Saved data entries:
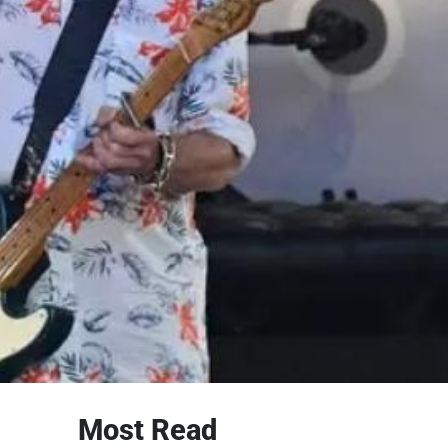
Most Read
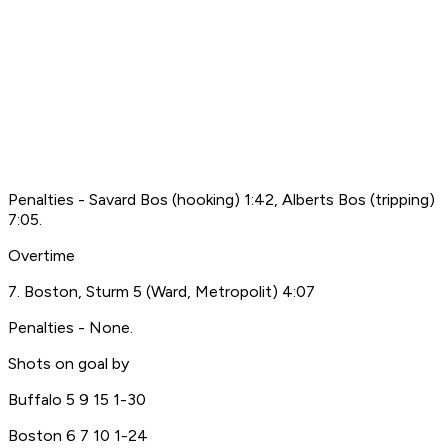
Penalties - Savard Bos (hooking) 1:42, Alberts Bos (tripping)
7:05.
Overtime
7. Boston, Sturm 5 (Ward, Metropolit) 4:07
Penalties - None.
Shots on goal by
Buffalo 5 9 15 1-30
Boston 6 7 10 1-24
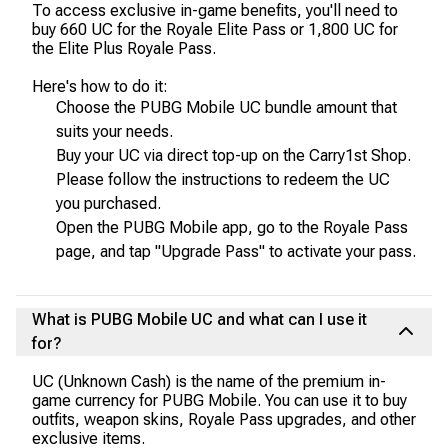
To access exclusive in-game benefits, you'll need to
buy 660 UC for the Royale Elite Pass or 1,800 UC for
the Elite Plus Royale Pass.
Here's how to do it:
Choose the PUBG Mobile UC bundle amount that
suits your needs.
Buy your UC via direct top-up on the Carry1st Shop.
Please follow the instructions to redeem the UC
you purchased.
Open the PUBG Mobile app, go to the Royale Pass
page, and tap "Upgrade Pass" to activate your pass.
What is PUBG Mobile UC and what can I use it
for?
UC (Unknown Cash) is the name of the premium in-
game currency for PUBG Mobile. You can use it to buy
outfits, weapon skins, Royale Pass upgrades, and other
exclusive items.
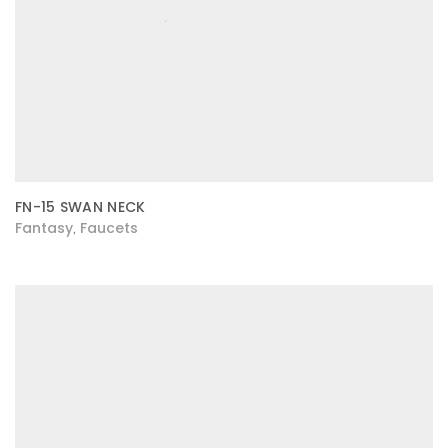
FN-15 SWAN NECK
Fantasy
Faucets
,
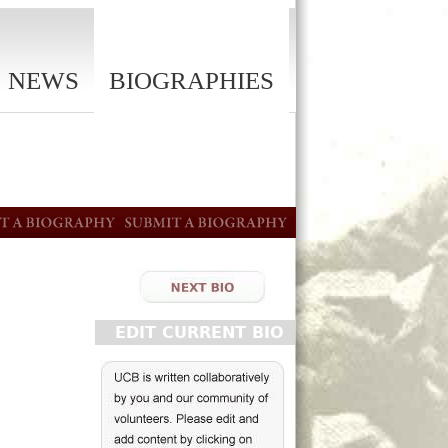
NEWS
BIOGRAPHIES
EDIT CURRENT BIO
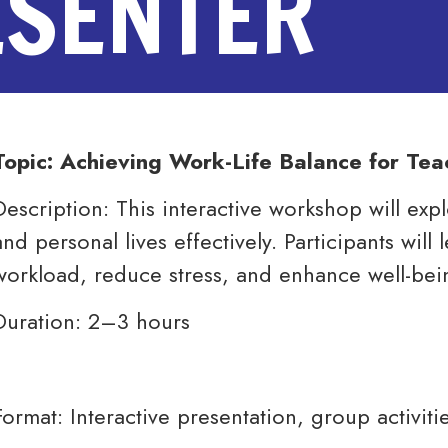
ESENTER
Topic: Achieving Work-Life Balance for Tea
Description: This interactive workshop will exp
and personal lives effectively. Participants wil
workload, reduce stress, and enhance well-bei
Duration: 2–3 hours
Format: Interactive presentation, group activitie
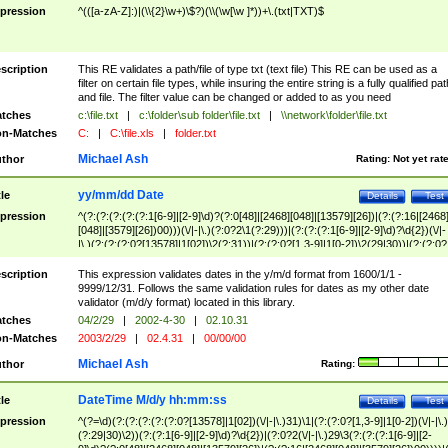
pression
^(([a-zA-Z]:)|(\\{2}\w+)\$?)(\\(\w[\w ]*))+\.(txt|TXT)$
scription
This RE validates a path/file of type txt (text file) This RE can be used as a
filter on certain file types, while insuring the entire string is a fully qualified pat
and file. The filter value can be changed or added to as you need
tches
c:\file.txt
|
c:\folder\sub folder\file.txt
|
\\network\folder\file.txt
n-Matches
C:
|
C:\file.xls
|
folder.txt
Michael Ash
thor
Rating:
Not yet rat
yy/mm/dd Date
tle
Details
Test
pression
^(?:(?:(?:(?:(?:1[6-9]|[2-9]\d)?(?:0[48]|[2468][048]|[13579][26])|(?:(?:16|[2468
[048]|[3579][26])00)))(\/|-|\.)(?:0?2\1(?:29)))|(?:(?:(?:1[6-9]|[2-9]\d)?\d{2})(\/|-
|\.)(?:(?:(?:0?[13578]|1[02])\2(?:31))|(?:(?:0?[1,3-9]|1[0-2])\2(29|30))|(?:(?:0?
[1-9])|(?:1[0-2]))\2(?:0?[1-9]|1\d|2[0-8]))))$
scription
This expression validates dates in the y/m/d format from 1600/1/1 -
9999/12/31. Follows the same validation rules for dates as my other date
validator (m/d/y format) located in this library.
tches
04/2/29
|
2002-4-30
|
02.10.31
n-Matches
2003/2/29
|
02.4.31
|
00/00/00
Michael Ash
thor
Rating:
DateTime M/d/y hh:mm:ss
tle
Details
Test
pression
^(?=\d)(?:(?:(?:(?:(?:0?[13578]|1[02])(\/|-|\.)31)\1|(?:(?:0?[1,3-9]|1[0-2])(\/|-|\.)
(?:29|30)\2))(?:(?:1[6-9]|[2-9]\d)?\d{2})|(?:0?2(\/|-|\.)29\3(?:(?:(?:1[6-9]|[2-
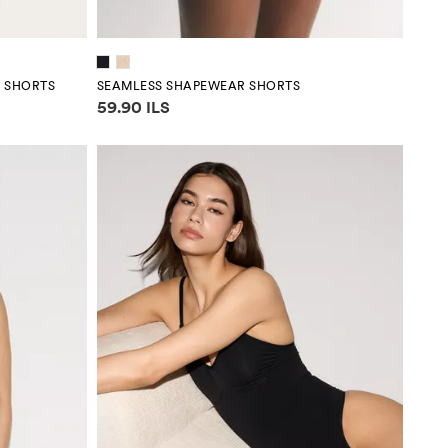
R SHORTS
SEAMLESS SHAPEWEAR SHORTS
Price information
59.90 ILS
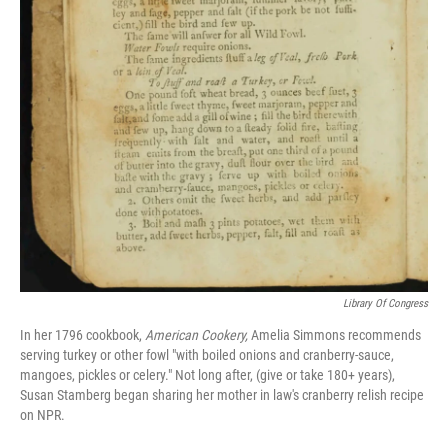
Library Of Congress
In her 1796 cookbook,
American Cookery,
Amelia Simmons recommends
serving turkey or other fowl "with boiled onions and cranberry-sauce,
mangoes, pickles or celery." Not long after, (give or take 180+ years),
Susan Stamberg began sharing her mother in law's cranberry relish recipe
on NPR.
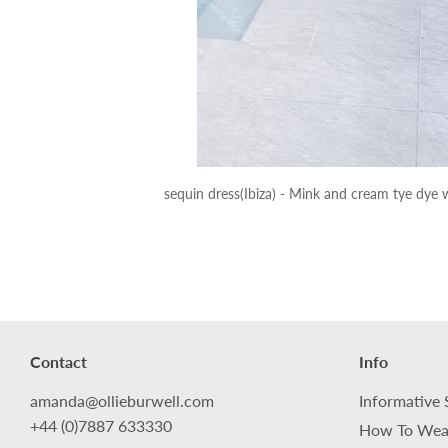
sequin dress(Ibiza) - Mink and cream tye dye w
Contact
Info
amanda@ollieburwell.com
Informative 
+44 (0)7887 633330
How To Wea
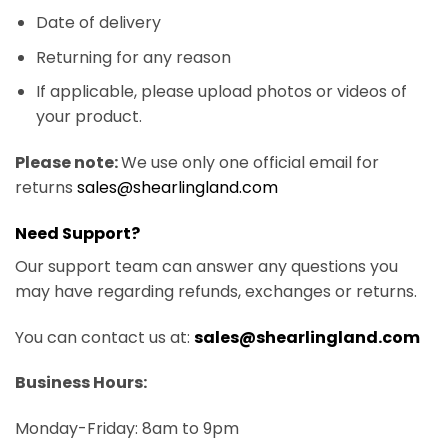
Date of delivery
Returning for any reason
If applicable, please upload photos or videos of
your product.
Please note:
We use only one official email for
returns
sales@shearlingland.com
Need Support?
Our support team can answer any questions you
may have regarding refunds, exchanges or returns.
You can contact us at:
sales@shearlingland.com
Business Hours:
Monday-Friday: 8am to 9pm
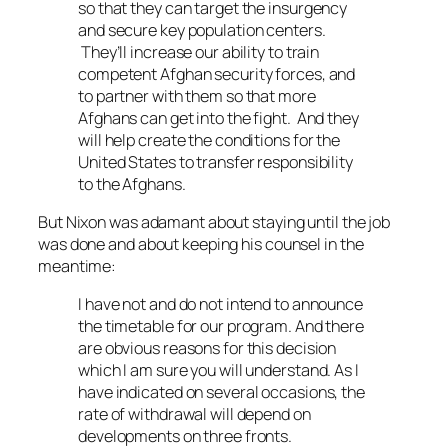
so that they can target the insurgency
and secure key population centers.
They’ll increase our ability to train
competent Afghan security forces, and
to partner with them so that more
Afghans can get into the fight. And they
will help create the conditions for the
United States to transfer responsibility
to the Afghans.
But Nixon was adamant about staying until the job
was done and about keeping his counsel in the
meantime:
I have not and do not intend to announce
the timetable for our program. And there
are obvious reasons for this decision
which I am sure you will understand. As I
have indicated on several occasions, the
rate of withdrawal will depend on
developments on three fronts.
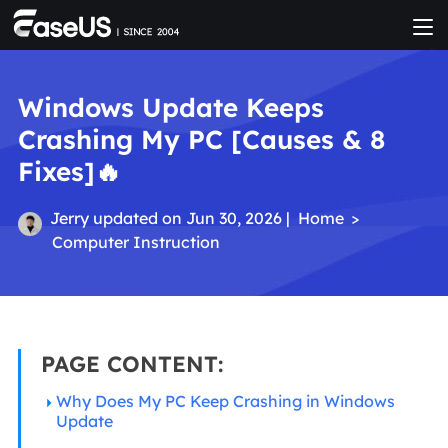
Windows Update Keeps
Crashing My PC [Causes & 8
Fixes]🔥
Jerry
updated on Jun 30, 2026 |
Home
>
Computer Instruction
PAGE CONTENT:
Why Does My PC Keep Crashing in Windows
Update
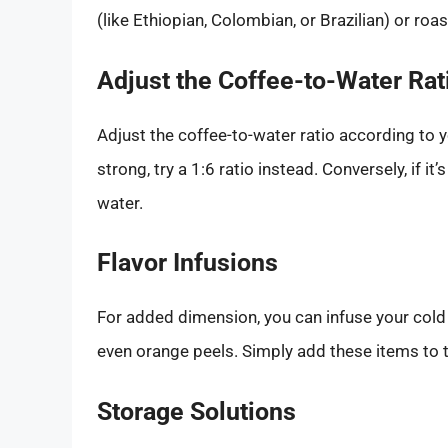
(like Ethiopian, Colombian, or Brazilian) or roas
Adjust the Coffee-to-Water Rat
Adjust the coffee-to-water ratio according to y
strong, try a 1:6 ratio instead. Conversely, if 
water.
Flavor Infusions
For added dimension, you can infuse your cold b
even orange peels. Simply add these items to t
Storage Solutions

**What you are asked to do**
Pick each line holding "Mobile" out of the entries above and return it.

**Reply**
Choose the PUBG Mobile UC bundle amount that
Open the PUBG Mobile app, go to the Royale Pass
What is PUBG Mobile UC and what can I use it
game currency for PUBG Mobile. You can use it to buy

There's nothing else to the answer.